On returning home to Sheffield, I began to sort our treasure into different colours, wondering what I could do with it. That is when I decided to make sea glass pictures.
Over the years the designs have changed a lot to reflect what people want their pictures to depict. High-quality hand-crafted items are now made from sea glass, pebbles, Abalone shell, sea pottery, driftwood and twigs, with a bit of artwork to complete the designs.
Iridis Crafts primarily makes pictures, but also hand-crafted dreamcatchers, sterling silver sea glass and Abalone shell jewellery, keyrings, bookmarks, painted pebble fridge magnets, Christmas decorations and a massive new range of greetings cards (made using the images of the actual pictures that I make).
Iridis Crafts' products are unique and are finished to an extremely high standard. They are perfect presents for those people that have everything!
Custom orders are welcomed and can be personalised to make that extra special unique gift.
The Sea Glass
Most of the sea glass comes from Seaham, County Durham, which is famous for its sea glass. In 1853 John Candlish began his glass producing factory. The bottle workers were a proud little community with their own chapel, living chiefly in four streets near the works.

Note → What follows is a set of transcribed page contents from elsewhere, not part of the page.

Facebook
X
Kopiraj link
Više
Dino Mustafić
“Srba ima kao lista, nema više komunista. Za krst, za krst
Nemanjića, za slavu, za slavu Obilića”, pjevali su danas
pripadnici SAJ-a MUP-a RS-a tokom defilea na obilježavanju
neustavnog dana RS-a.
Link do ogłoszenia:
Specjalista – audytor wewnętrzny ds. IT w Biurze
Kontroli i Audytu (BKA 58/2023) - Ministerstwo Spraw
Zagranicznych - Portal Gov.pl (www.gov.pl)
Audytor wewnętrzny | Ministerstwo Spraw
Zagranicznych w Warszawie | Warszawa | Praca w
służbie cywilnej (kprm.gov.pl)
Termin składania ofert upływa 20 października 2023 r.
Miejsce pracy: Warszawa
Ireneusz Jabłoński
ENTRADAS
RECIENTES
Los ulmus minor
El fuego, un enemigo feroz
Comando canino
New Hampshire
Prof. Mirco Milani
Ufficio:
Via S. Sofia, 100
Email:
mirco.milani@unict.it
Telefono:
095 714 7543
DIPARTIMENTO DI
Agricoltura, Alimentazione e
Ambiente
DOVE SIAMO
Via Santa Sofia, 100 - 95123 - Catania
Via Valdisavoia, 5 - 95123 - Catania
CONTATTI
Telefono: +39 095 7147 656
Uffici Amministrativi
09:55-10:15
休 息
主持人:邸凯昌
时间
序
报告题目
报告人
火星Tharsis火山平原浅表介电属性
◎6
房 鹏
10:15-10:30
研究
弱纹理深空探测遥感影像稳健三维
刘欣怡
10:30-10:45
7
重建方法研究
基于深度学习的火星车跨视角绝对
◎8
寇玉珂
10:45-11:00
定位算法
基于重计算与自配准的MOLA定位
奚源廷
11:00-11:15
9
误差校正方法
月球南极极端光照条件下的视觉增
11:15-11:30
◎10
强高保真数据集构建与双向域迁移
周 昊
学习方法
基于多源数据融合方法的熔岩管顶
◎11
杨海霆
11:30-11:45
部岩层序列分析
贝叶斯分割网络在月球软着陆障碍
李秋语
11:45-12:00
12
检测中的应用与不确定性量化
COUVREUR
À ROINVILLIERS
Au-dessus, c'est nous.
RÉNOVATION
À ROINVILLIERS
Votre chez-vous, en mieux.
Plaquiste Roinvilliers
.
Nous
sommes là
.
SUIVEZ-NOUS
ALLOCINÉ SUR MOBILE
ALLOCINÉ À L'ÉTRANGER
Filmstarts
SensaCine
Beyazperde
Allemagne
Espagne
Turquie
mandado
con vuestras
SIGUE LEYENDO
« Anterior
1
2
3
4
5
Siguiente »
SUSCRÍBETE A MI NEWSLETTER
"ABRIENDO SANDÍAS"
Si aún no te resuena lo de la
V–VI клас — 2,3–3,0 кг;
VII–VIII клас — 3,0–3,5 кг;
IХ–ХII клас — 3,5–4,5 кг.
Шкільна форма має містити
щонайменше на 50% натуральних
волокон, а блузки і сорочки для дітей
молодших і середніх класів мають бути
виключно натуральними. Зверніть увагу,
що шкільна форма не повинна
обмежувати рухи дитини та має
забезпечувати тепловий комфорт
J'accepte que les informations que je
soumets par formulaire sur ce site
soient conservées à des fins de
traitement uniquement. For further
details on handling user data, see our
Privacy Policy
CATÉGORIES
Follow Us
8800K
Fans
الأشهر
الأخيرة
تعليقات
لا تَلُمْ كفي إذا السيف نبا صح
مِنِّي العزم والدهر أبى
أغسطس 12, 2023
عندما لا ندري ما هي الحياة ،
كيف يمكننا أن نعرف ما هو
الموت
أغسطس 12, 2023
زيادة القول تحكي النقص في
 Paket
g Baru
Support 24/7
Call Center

At its peak it produced 20 million bottles a year. Vast quantities of waste glass were poured into the sea at the end of every day, leading to the coastline of Seaham and the North East Coast of England becoming a rich source of sea glass even today.
Seaham bottles went to all parts of the world. The 'Oakwell' ship would leave Seaham Dock weekly loaded with bottles for Rotherhithe, London. In 1917 she was sunk by a German mine off the North Yorkshire coast.
For more than 100 years the glass has been tumbling in the sea to produce a range of beautiful rounded coloured sea glass. Rarer pieces of multi coloured sea glass can be found which were formed when the waste glass was poured into a vat at the end of every working day. This allowed different colours to mix together. The waste glass was then dumped into the sea. The glass can now be found washed up on the beaches and is called ‘End of Day’ glass.
John Candlish died in 1914 leading to the end of the bottle works. The factory closed down in 1921 and was demolished in the 1950’s.